§ **Assignment**
In the records below, some lines contain the word "Módulo". Copy each of them.
Start of Block
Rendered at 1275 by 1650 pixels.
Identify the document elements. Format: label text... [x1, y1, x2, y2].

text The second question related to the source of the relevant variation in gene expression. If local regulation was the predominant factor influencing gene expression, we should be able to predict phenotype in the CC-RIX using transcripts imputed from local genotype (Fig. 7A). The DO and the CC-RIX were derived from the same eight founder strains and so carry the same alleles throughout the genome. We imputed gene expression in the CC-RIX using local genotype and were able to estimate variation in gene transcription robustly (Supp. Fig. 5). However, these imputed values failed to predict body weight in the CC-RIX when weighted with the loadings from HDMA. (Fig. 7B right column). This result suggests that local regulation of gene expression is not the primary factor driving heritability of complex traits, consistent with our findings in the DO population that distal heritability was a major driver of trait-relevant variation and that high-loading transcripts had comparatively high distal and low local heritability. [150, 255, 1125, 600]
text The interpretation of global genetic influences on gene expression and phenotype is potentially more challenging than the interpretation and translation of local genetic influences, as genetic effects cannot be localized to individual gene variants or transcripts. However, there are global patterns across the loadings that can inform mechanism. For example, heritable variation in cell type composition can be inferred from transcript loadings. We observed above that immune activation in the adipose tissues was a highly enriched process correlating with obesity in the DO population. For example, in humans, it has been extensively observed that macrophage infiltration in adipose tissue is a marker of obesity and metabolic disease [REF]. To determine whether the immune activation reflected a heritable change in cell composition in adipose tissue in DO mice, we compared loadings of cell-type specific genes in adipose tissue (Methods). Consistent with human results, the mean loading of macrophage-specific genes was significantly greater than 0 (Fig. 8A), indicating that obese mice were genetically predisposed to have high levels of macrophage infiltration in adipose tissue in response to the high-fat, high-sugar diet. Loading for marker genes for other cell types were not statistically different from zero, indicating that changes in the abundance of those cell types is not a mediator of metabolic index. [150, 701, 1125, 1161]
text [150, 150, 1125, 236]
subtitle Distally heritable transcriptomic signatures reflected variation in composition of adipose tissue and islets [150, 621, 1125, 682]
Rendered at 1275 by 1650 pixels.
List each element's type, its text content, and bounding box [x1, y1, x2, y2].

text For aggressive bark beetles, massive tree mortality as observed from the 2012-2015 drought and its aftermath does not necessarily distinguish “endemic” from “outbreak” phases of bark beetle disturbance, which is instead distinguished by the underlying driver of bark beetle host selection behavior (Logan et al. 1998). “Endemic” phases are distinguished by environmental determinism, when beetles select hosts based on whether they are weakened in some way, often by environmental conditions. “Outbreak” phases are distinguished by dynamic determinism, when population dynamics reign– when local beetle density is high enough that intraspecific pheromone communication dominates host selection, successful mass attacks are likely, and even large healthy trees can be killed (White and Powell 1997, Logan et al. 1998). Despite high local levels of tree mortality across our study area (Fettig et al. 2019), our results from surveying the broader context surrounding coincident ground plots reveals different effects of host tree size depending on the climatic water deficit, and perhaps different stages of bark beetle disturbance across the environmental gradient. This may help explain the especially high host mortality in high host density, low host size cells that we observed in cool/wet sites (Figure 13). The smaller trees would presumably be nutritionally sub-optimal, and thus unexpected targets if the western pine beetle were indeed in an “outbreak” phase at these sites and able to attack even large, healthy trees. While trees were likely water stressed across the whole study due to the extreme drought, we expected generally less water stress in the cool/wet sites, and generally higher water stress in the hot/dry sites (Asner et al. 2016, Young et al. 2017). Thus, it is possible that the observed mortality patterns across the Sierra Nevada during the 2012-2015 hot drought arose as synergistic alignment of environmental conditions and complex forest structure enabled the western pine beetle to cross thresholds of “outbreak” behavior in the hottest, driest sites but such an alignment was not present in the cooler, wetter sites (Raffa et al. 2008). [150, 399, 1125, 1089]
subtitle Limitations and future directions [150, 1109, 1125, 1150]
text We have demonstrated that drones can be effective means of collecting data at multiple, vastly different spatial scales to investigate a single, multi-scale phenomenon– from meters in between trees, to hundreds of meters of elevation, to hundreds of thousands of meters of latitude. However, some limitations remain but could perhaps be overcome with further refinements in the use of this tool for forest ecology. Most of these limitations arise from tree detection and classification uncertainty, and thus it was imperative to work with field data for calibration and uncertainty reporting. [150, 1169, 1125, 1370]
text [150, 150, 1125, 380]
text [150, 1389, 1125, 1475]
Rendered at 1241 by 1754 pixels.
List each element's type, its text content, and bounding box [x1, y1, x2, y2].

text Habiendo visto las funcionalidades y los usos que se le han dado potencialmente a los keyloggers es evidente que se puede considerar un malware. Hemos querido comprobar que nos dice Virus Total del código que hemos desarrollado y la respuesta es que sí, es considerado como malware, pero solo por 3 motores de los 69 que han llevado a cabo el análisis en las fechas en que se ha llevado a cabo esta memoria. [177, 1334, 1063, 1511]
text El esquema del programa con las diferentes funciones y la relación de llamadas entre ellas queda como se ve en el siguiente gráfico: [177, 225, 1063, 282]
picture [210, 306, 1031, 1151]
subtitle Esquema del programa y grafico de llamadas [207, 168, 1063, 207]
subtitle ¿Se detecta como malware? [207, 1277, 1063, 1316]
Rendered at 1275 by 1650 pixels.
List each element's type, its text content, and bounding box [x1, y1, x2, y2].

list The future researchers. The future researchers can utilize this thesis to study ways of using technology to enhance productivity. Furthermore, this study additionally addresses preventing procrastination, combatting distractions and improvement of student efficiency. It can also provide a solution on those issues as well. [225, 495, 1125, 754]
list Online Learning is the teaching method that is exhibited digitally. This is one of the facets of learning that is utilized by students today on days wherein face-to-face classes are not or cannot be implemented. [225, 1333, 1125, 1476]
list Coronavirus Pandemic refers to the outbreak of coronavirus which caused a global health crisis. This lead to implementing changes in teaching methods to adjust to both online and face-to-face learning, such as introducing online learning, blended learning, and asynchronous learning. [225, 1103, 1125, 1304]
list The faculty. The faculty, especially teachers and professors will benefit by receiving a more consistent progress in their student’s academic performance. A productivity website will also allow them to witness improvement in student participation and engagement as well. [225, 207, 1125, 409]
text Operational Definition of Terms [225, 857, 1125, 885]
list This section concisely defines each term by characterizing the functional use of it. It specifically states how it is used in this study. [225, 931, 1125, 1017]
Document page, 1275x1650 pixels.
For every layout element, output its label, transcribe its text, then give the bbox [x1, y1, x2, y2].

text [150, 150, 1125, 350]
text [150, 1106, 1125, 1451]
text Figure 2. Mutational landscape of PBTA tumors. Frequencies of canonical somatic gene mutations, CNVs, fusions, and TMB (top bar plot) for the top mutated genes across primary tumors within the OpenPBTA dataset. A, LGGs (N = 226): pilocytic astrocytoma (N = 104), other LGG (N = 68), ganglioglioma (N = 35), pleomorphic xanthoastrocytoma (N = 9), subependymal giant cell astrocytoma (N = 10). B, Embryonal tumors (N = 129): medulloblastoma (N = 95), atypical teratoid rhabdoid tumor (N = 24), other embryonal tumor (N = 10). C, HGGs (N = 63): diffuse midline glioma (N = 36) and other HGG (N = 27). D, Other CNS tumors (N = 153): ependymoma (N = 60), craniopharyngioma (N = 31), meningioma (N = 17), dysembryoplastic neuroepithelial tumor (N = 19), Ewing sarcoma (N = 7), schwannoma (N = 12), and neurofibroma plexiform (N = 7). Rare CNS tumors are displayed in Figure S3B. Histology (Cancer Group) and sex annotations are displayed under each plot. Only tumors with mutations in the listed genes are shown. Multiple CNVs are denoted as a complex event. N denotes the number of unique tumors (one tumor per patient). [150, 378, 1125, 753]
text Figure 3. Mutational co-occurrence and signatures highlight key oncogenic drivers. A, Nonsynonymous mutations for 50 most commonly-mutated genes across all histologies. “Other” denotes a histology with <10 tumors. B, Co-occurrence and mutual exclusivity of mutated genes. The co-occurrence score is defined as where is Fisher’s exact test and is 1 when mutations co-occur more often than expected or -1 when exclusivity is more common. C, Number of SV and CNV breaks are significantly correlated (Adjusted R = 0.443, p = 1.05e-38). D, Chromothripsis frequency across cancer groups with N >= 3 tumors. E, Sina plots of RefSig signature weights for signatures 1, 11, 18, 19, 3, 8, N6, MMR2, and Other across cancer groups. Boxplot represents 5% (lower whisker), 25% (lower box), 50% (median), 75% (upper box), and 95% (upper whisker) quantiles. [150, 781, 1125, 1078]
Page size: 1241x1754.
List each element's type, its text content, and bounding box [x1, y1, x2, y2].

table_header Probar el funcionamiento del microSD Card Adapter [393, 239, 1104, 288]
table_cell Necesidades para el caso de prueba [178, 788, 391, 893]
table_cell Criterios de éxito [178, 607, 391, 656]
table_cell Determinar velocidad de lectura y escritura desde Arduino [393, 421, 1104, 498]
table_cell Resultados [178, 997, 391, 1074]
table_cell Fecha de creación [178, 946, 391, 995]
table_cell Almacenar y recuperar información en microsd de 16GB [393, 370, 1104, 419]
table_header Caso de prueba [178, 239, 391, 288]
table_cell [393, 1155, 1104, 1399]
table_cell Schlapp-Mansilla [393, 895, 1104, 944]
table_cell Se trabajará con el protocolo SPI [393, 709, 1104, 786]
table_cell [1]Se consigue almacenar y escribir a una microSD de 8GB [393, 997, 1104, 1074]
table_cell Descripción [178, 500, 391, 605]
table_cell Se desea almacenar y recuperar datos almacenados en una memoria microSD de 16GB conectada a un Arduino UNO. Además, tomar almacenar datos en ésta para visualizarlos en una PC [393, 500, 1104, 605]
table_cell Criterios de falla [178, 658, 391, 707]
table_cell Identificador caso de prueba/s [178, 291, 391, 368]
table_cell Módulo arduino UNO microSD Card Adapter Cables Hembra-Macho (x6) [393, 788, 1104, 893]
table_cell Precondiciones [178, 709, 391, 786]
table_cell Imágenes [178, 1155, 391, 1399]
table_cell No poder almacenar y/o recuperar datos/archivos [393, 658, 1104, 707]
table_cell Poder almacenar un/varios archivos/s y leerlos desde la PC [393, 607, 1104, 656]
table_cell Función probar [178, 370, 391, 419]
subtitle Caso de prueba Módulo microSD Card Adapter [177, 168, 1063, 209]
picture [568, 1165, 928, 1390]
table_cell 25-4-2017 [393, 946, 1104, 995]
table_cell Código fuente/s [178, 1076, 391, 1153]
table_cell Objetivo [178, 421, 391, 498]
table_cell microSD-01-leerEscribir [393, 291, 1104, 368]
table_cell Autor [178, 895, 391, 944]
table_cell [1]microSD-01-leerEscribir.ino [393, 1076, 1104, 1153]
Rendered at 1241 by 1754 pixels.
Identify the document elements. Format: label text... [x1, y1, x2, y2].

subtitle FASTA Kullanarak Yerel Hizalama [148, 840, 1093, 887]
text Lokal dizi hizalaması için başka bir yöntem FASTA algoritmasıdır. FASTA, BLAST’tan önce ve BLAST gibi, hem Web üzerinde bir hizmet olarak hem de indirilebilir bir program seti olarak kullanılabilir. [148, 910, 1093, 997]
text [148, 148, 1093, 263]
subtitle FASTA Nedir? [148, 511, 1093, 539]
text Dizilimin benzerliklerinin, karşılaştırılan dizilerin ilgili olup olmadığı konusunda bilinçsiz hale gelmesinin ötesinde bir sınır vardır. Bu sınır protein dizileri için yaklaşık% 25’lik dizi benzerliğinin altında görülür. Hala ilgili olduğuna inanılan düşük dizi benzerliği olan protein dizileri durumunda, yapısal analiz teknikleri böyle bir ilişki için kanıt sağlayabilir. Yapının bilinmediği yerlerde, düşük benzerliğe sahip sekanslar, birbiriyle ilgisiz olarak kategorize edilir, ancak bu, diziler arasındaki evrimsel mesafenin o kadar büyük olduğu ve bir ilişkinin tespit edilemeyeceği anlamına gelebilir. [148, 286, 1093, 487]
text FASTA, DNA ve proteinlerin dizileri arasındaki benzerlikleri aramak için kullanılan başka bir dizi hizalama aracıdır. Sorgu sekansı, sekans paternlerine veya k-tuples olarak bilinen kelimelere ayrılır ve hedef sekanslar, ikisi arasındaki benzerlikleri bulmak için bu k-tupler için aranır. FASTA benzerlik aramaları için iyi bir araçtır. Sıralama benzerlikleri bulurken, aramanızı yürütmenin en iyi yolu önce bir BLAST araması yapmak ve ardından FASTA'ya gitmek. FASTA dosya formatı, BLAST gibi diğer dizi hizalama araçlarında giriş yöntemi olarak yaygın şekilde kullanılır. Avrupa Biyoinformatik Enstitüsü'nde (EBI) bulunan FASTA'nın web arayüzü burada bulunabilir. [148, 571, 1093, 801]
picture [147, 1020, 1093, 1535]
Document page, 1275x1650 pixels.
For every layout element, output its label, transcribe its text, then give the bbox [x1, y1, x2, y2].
End of Block
§ **Expected output**
table_cell Módulo arduino UNO microSD Card Adapter Cables Hembra-Macho (x6) [393, 788, 1104, 893]
subtitle Caso de prueba Módulo microSD Card Adapter [177, 168, 1063, 209]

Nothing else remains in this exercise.